Do-yun notò la speranza nel suo tono e nel suo viso. La speranza che si fermasse a mangiare con lui.
Poi notò anche che, effettivamente, voleva mangiare.
“Per giorni non ha mangiato niente ed ora che sono io qua è disposto a farlo?”
Poi realizzò un altro concetto.
“Ma perché mai non mangiare nulla, ora che è umano e che per vivere deve farlo? Forse voleva morire? E se il suo piano fosse questo?” Poi si rispose da solo: “Beh se fosse quello, non accetterebbe ora di mangiare con me.” Infine sospirò confuso ed esasperato. “Capire quest’uomo è diventato improvvisamente troppo difficile, una volta era più facile!”

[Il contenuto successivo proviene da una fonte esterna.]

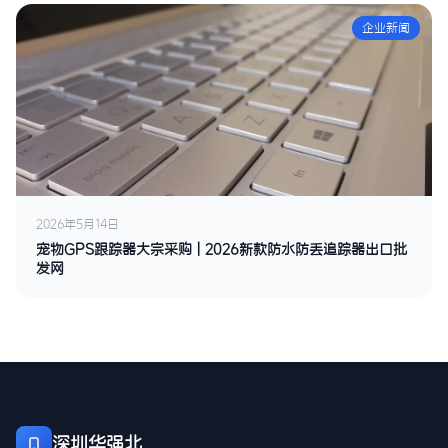
企业新闻
2026年5月14日
宠物GPS跟踪器大宗采购 | 2026新款防水防丢追踪器出口批
发网
深圳华强北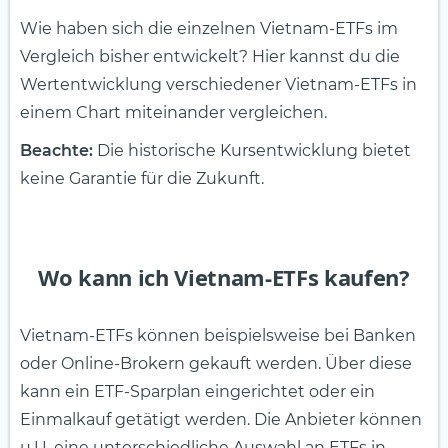
Wie haben sich die einzelnen Vietnam-ETFs im
Vergleich bisher entwickelt? Hier kannst du die
Wertentwicklung verschiedener Vietnam-ETFs in
einem Chart miteinander vergleichen.
Beachte:
Die historische Kursentwicklung bietet
keine Garantie für die Zukunft.
Wo kann ich Vietnam-ETFs kaufen?
Vietnam-ETFs können beispielsweise bei Banken
oder Online-Brokern gekauft werden. Über diese
kann ein ETF-Sparplan eingerichtet oder ein
Einmalkauf getätigt werden. Die Anbieter können
u.U. eine unterschiedliche Auswahl an ETFs in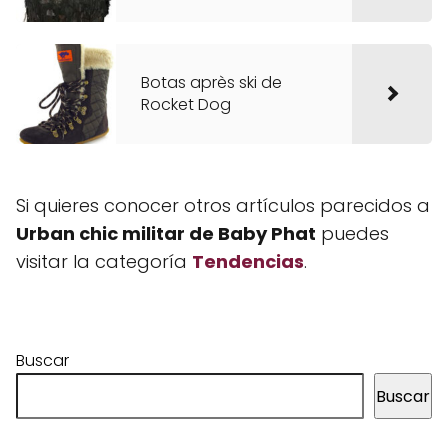
Botas après ski de
Rocket Dog
Si quieres conocer otros artículos parecidos a
Urban chic militar de Baby Phat
puedes
visitar la categoría
Tendencias
.
Buscar
Buscar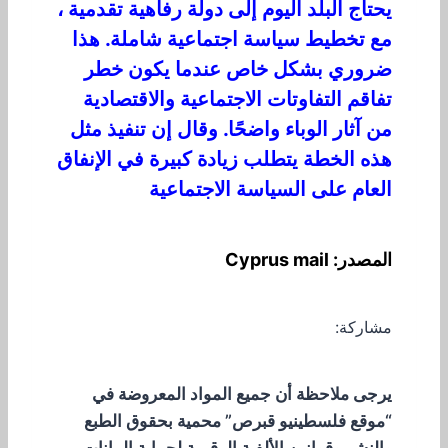
يحتاج البلد اليوم إلى دولة رفاهية تقدمية ،
مع تخطيط سياسة اجتماعية شاملة. هذا
ضروري بشكل خاص عندما يكون خطر
تفاقم التفاوتات الاجتماعية والاقتصادية
من آثار الوباء واضحًا. وقال إن تنفيذ مثل
هذه الخطة يتطلب زيادة كبيرة في الإنفاق
العام على السياسة الاجتماعية
المصدر: Cyprus mail
مشاركة:
يرجى ملاحظة أن جميع المواد المعروضة في
“موقع فلسطينيو قبرص” محمية بحقوق الطبع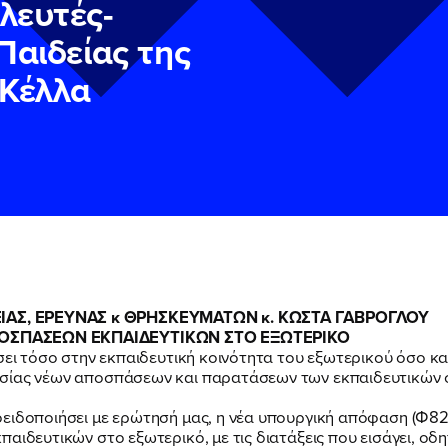
λευτές-
Παιδείας της
.Κέλλα
ν
ν
Πολιτική Προστασίας Προσωπικών Δεδομένων
Πολιτική Προστασίας Προσωπικών Δεδομένων
και τους του
και τους του
ΙΑΣ, ΕΡΕΥΝΑΣ κ ΘΡΗΣΚΕΥΜΑΤΩΝ κ. ΚΩΣΤΑ ΓΑΒΡΟΓΛΟΥ
υ του Πολιτικού Γραφείου της Βουλευτού Νίκης Κεραμέως
υ του Πολιτικού Γραφείου της Βουλευτού Νίκης Κεραμέως
ΠΟΣΠΑΣΕΩΝ ΕΚΠΑΙΔΕΥΤΙΚΩΝ ΣΤΟ ΕΞΩΤΕΡΙΚΟ
σει τόσο στην εκπαιδευτική κοινότητα του εξωτερικού όσο και
σίας νέων αποσπάσεων και παρατάσεων των εκπαιδευτικών σ
ειδοποιήσει με ερώτησή μας, η νέα υπουργική απόφαση (Φ82
αιδευτικών στο εξωτερικό, με τις διατάξεις που εισάγει, ο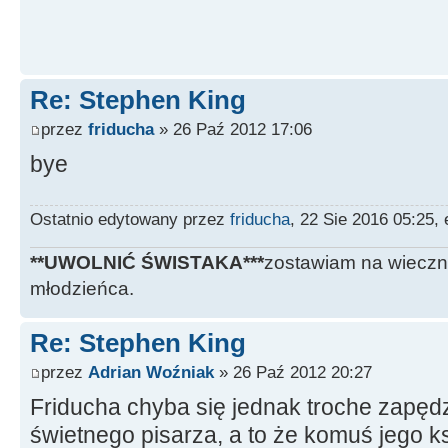
Re: Stephen King
przez
friducha
» 26 Paź 2012 17:06
bye
Ostatnio edytowany przez
friducha
, 22 Sie 2016 05:25,
**UWOLNIĆ ŚWISTAKA***
zostawiam na wieczn
młodzieńca.
Re: Stephen King
przez
Adrian Woźniak
» 26 Paź 2012 20:27
Friducha chyba się jednak troche zapędz
świetnego pisarza, a to że komuś jego ks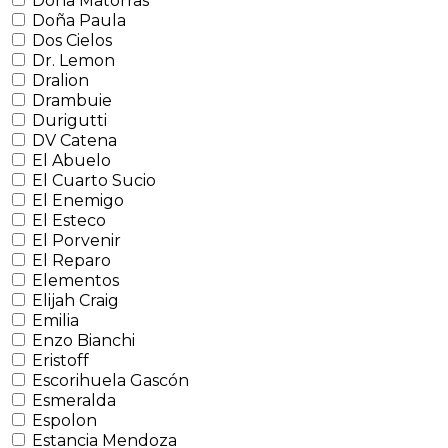
Doña Matorras
Doña Paula
Dos Cielos
Dr. Lemon
Dralion
Drambuie
Durigutti
DV Catena
El Abuelo
El Cuarto Sucio
El Enemigo
El Esteco
El Porvenir
El Reparo
Elementos
Elijah Craig
Emilia
Enzo Bianchi
Eristoff
Escorihuela Gascón
Esmeralda
Espolon
Estancia Mendoza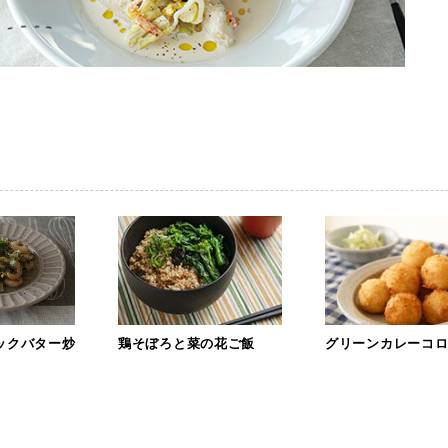
ックバター炒
鶏そぼろと菜の花ご飯
グリーンカレーコ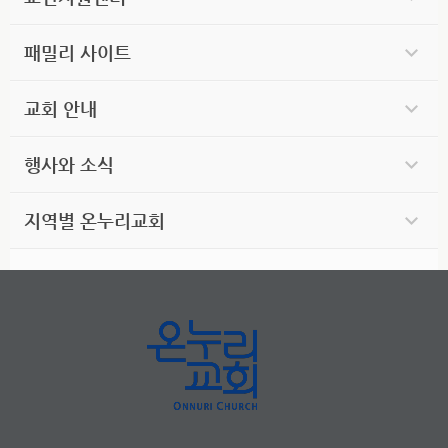
패밀리 사이트
교회 안내
행사와 소식
지역별 온누리교회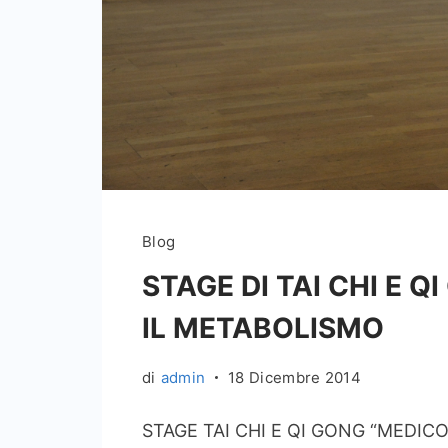
Blog
STAGE DI TAI CHI E 
IL METABOLISMO
di
admin
18 Dicembre 2014
STAGE TAI CHI E QI GONG “MEDIC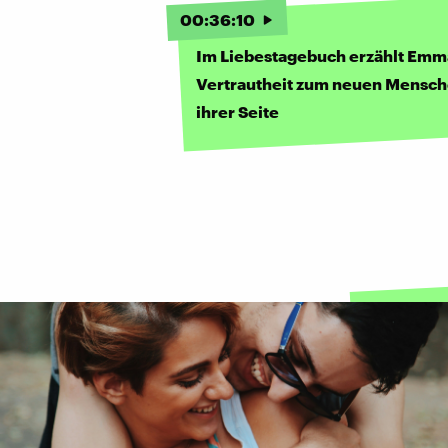
00
:
36
:
10
Im Liebestagebuch erzählt Emm
Vertrautheit zum neuen Mensch
ihrer Seite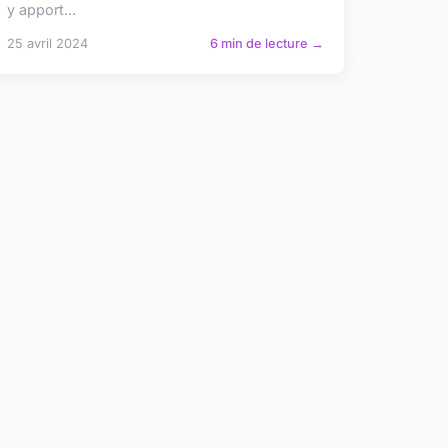
y apport...
25 avril 2024
6 min de lecture →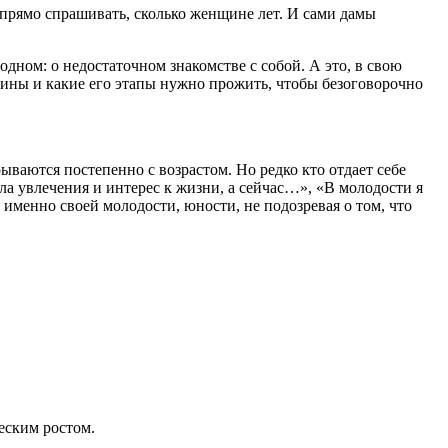
 прямо спрашивать, сколько женщине лет. И сами дамы
 одном: о недостаточном знакомстве с собой. А это, в свою
щины и какие его этапы нужно прожить, чтобы безоговорочно
ваются постепенно с возрастом. Но редко кто отдает себе
ела увлечения и интерес к жизни, а сейчас…», «В молодости я
менно своей молодости, юности, не подозревая о том, что
еским ростом.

Decise che per prima cosa avrebbero mangiato qualcosa, poi avrebbe chiesto in modo chiaro e diretto ciò che voleva sapere. A lui avrebbe risposto. C’era solo da capire quanto poi sincero sarebbe stato, considerando che per anni gli aveva sempre mentito su tutto.
“Un conto è che a me non farebbe niente, un altro è che mi direbbe la verità. Mi ha sempre mentito o rigirato, ha manovrato la realtà per farmi fare ciò che voleva. Non gli viene in mente, a mio padre, che potrebbe rigirarmi ancora?”
Solo ora la vedeva con chiarezza, la situazione.
Suo malgrado capiva che rimaneva la migliore opzione di tutti, così si sedette accanto a lui, ad una certa debita distanza, e decise di provarci meglio.